Bloggers...you are on standby. New York Times...Make it work!

Penny   ·  January 15, 2009 4:04 AM

Penny   ·  January 15, 2009 4:07 AM

This is a test.

Next test in 12 hours.

Penny   ·  January 15, 2009 4:09 AM

It doesn't matter if there are only men going to the Inauguration: 5,000 loos for 1-2 million potential folks is a disaster.

At least it will cold enough that it won't smell so bad.

Mr. Bingley   ·  January 15, 2009 7:45 AM

When there's a line behind you, don't waste time on non-essentials such as combing one's hair.

It's an ancient, but never outdated, social tool called consideration. No law required.

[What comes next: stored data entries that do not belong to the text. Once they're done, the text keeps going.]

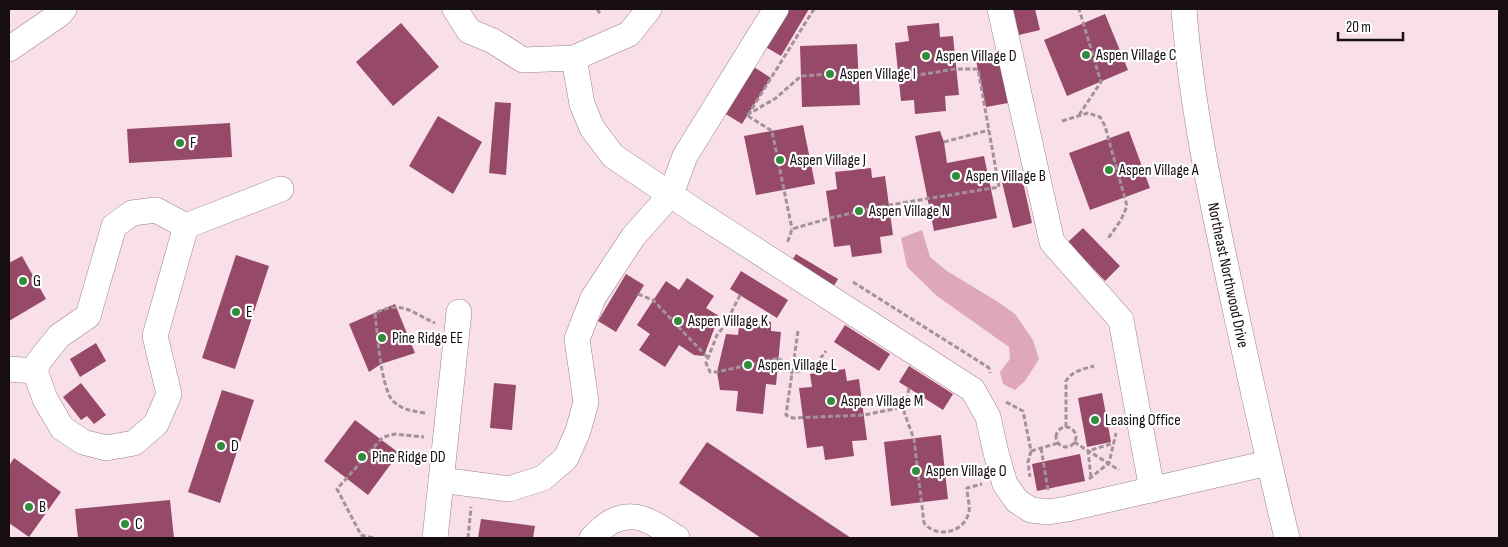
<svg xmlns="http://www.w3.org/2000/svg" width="1508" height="547" font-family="'Sofia Sans Condensed',sans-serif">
<rect width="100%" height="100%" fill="#f9dfe7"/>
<!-- green -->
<path fill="#dea7bb" d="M922,230l8,27 17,14 51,31 17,12 18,26 6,19 -14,22 -10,9 -12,-6 -3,-12 10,-13 -1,-12 -72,-51 -30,-29 -6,-29z"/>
<!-- building -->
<path fill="#964969" d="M787,9h22l-28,47 -17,-10z
M1013,9h22l5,21 -21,5z
M1105,14l23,56 -61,26 -23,-56z
M401,23l38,44 -46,39 -37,-44z
M939,23l1,14 13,-1 6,59 -14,1 1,15 -31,3 -1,-14 -13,1 -6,-58 14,-2 -2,-15z
M857,44l3,61 -58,2 -2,-61z
M998,51l10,52 -22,4 -11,-51z
M754,67l17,11 -29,46 -18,-11z
M495,102l16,1 -5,72 -17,-2z
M438,116l44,26 -29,52 -44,-28z
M230,123l2,34 -103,6 -2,-34z
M803,125l12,59 -59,11 -12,-59z
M940,131l4,11 3,21 37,-7 13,62 -63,13 -19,-95z
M1129,131l21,57 -60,22 -21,-57z
M871,168l1,10 13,-2 8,59 -13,2 2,16 -30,4 -2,-12 -16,2 -8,-56 11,-2 -2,-17z
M1021,173l11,50 -19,5 -12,-50z
M1083,228l37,38 -15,15 -37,-39z
M796,254l42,25 -9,15 -42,-25z
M236,255l33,11 -34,103 -33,-11z
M22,256l24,43 -37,22v-58z
M741,271l47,29 -11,18 -47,-29z
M626,274l18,11 -28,47 -18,-11z
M687,278l27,18 -8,12 13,8 -15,40 -10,-1 -15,-10 -14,22 -26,-17 11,-16 -13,-9 29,-44 13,9z
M395,304l20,49 -34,11 -12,8 -20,-48z
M740,319l31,3v9l10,1 -5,53 -10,-1 -3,30 -27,-3 2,-20 -18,-1 -3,-18 9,-38 12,1z
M845,325l45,29 -11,17 -45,-29z
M96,343l10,18 -26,16 -10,-18z
M909,366l44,28 -10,16 -44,-28z
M845,369l2,12 12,-2 8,61 -15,1 2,15 -29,4 -2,-14 -16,2 -8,-60 13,-1 -2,-13z
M81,383l25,32 -12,9 -7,-8 -6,4 -18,-23z
M494,383l22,2 -4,45 -22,-2z
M222,390l32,10 -34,103 -32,-11z
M1102,393l9,49 -24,5 -9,-49z
M355,420l44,33 -31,42 -44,-34z
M941,435l7,64 -57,7 -7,-64z
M707,442l144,96h-90l-82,-55z
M1080,454l5,27 -48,10 -5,-27z
M14,458l47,34 -32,45 -20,-14v-57z
M170,500l4,38h-96l-3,-29z
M481,519l54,7 -2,12h-55z"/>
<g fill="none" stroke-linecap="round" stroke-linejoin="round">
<!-- minor casing -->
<g stroke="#9a838b" stroke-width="26">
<g id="minor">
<path d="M455,9l14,22 24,10 30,19 51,-2 55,-24 20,-25"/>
<path d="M1000,9l52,233 69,78 31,170"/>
<path id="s1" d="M1184,9c7,94 27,188 47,281 18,83 36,166 56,248"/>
<path d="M9,49l51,-35 4,-5"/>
<path d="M574,58l8,46 10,24 21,28 82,55 278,179 15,27 8,36 9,31 12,17 14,9 17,2 19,-3 201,-46"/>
<path d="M9,369l26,2 4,-10 20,-25 29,-20 26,-90 18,-13 24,-3 30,16 95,-37"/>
<path d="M35,371l10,28 17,29 21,14 23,6 28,-5 22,-19 13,-30 -14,-58 31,-110"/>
<path d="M441,480l68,9 34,-11 23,-20 12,-27 8,-29 -9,-63 16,-41 40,-61 38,-43 14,-38 91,-147"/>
<path d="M435,538l24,-226"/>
<path d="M592,538c6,-5 13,-14 21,-17 25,-12 43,4 64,17"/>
</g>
</g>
<!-- path -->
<path stroke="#a59298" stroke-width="3" stroke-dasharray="5 2.5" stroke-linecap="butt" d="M597,9l4,6
M747,115l29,-17 25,-22 57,-4 41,6 57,-9h22l21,118 -110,18 -59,13 -38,11 -4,12 2,2
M748,115l66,-106
M1079,115l22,-33 -22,-73
M748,116l24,15 20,98
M1062,121l26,-8 12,4 5,9 22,80 -6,14 -14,20
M944,142l45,-12
M853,282l130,82 6,4 1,5
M638,294l15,6 55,58
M740,295l-15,30 -8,10 -9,23 -2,5 4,9h7l62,-14 13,15 22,-6 12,-16
M798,331l-12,84 7,3 71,-3 40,-8
M909,388l-5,24 10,27 10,84c13,16 40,10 45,-11 1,-7 -2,-17 -2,-24l15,-4
M1006,402l17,9 8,40 -3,11 2,15
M425,413c-12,-2 -23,-3 -32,-12 -12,-12 -16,-70 -18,-88 28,-13 35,-1 60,10
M1066,427v-46c6,-10 17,-12 28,-15
M1056 437a10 10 0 1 1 20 0a10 10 0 1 1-20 0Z
M1074,442l45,28
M1041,448l7,42
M1031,451l27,-8
M1091,477l-3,-26 26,-8
M1089,479l20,-16 7,-30
M373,538l-12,-3 -24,-46 46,-52 12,-3 29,3
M468,538l3,-31"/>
<!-- minor -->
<use href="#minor" stroke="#fff" stroke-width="25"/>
</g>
<!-- markers -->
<g fill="#328c3d" stroke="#fff" stroke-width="2">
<circle cx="1086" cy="55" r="5"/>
<circle cx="926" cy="56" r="5"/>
<circle cx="830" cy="74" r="5"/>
<circle cx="180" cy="143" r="5"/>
<circle cx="780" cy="160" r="5"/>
<circle cx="1109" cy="170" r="5"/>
<circle cx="956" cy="176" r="5"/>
<circle cx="859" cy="211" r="5"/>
<circle cx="23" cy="281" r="5"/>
<circle cx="236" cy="312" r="5"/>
<circle cx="678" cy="321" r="5"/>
<circle cx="382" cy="338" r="5"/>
<circle cx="748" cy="365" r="5"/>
<circle cx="831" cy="401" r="5"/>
<circle cx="1095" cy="420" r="5"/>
<circle cx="221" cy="446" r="5"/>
<circle cx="362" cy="457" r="5"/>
<circle cx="916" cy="471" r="5"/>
<circle cx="29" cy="507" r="5"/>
<circle cx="125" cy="524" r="5"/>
</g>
<g text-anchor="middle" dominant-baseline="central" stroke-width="4.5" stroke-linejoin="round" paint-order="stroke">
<!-- poi labels -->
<g font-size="16" fill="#160e11" stroke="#fff" text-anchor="start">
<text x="1096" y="55">Aspen Village C</text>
<text x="936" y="56">Aspen Village D</text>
<text x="840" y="74">Aspen Village I</text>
<text x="190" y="143">F</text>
<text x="790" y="160">Aspen Village J</text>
<text x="1119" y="170">Aspen Village A</text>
<text x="966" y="176">Aspen Village B</text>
<text x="869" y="211">Aspen Village N</text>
<text x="33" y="281">G</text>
<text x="246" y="312">E</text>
<text x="688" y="321">Aspen Village K</text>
<text x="392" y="338">Pine Ridge EE</text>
<text x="758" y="365">Aspen Village L</text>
<text x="841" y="401">Aspen Village M</text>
<text x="1105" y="420">Leasing Office</text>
<text x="231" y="446">D</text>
<text x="372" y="457">Pine Ridge DD</text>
<text x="926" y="471">Aspen Village O</text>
<text x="39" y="507">B</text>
<text x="135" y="524">C</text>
</g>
<!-- street labels -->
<g font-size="16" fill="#160e11" stroke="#fff">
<text stroke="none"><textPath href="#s1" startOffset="270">Northeast Northwood Drive</textPath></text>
</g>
</g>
<!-- border -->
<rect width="1508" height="547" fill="none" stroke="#160e11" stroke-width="20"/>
<!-- scale -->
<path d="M1338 32v8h65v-8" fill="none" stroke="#160e11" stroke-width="2.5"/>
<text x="1346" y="32" font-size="15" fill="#160e11" stroke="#ffffff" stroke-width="4" paint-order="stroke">20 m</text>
</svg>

Brett   ·  January 15, 2009 8:34 AM

Split the difference and say 1.5 million people. Guess that everybody needs to go twice in 8 hours. Then each visit has to spend 75 seconds or less: men, women or diaper changes.
I don't even want to think about how long the lines will really be--long enough for people to start using trees is my guess. Pity the cleanup crew the next day, armed with pooper scoopers and clothespins on their noses.
Having public building toilets available helps a little, but the number available is limited to the perimeter of the crowd area: a few dozen buildings with a few dozen toilets each? You could try to break up the crowds into lots of video venues around the city--that'd be easier to provide services for.